統一銀河政府が生まれる前、星系どうしが争う群雄割拠時代すら500年くらい前に終わっているので、その前の、なんと星系どうしが交流していない宇宙暗黒時代。
つまり、現在使われている跳躍航法すら未発見の時代になるわけで……
「第一執政官、個人的ですが質問が。これから会われる人物は1000歳を超えるはずですよね……人類だとは到底思えないのですが、もしかして、伝説のシリコン生命体とか?」
問われた方は苦笑気味に、
「はは、まさか。シリコン生命体は私も会ったことはないが、昔に聞いた話だと生命活動の速度が違うので我々人類をふくむタンパク質生命体とはコミュニケーションが普通にはとれないとのことだ、例外はあるがな。まあ、これも私が幼児の頃に、あのお方に聞いた話だがな」
副官は驚き、
「え?第一執政官が幼児の頃?失礼ですが、第一執政官の御年は確か150歳を超えているはずでしょう……それが幼児期に会っていると……」
「そうだ、私が子供の頃には、あのお方に指導を受けたものなんだよ。まあ、子供の頃には、いつか、この人のレベルに追いつきたいと憧れたものだ……」
互いに会話をしていると当該惑星から着陸準備が整ったと返事が来る。
「お、ついに100年ぶりにお会いできるか……この頃は、この瞬間を楽しみにしていたんでな。副官、悪いが着陸したら、君たちは宇宙船内で待機だ」
数十分後、球形艦は、どこに隠れていたのかと思うような立派な宇宙港へ着陸していた。
数時間前には未開惑星だと本気で信じていた惑星だったが、
「これは……地下施設をリフトで上げているのか?宇宙港を、ここまでして隠すなど正気の沙汰とは思えん。ここの執政官は鎖国でもするつもりか?」
通常、宇宙港を秘匿するなどありえない行為なので副官の言葉も間違ってはいないだろう。

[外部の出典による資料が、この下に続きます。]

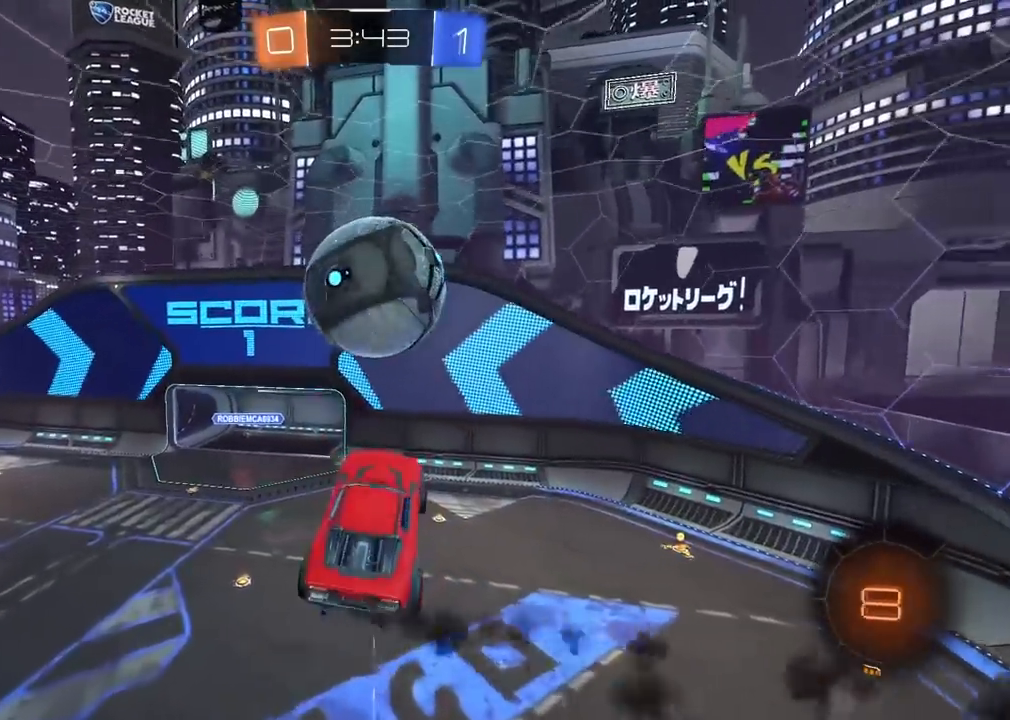
Gameplay with a controller (PlayStation layout); each line is a JSON object with the inputs held at the frame after it (dt_ms = milliseconds from this image to that frame). "events" lists button and stick changes between this image and that frame as [ms after this image, input, new state], when the widget could be followed in between. Not read: L2 R2.
{"dt_ms": 500, "buttons": [], "left_stick": "down", "right_stick": "center", "events": [[183, "R1", "down"], [367, "R1", "up"]]}
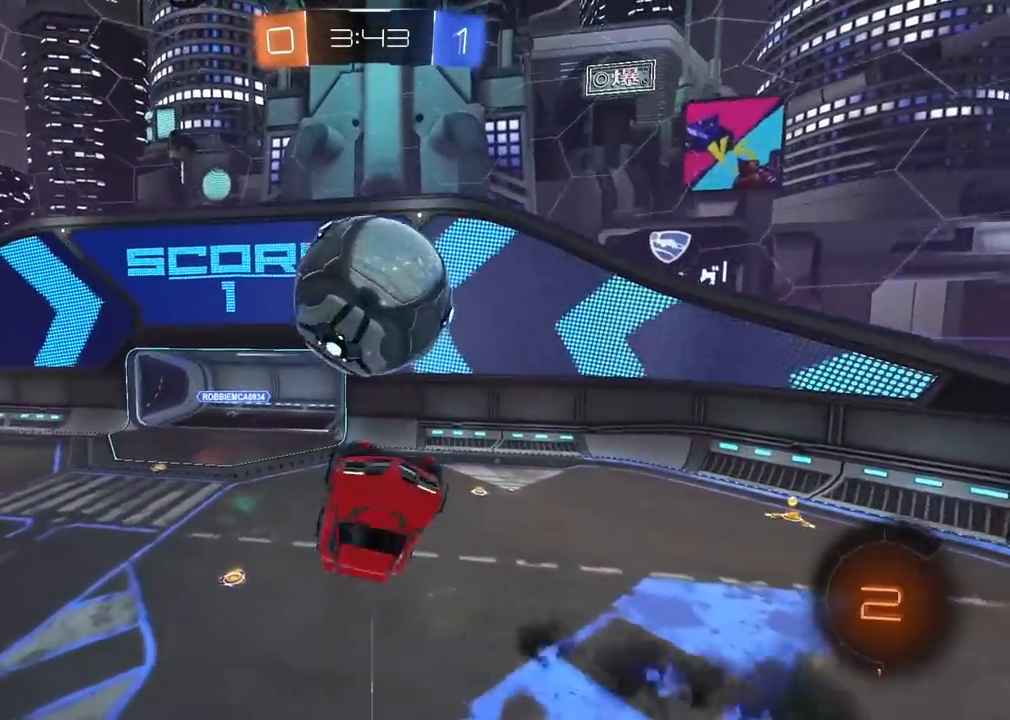
{"dt_ms": 1000, "buttons": [], "left_stick": "up", "right_stick": "center"}
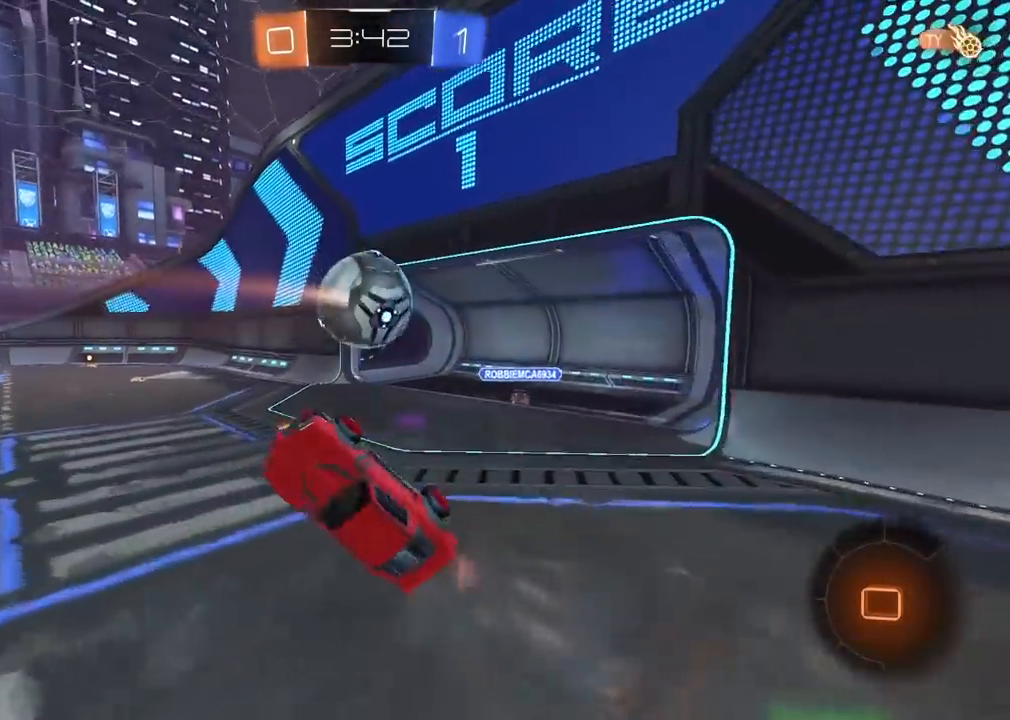
{"dt_ms": 500, "buttons": [], "left_stick": "center", "right_stick": "center", "events": [[483, "left_stick", "center"]]}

「先生!ようやくお会いできましたね!100年ぶりでしょうか……私がクスミインダストリーズから離れて数年後に同窓会でお会いしたのが最後でした」
声をかけられた本人は何を言っているのかと言いたげに、
「違うぞ、君。その後、執政官候補に推薦してやったときメディアで対談しておる。あの時には若くて青かったが君は夢に燃えていたな。あれから90年ばかり……すっかり老成しおってからに。政治家としては優秀だが銀河が劇的災害や戦いの海に飲まれた場合、心配になってくるわい。まあ、その時には私が駆けつけるが、な」
「ははは、頭が上がりませんな、いつになっても。ところで、ちょいと厄介な事案がありましてですね……アドバイスを受けたいのですが……あの対談時にも何かあったら相談に来いと言っておられたので、今回、仕事を詰めて時間を作ってきたわけです」
うんうん、そうじゃろうとも……
と言わんばかりの笑顔で相談を受けるのは、本名を「楠見太二」という。
ガルガンチュアで、この銀河を訪れた時、両親から捨てられた太二くんを拾い、育て上げたのは「楠見糺」その人だ。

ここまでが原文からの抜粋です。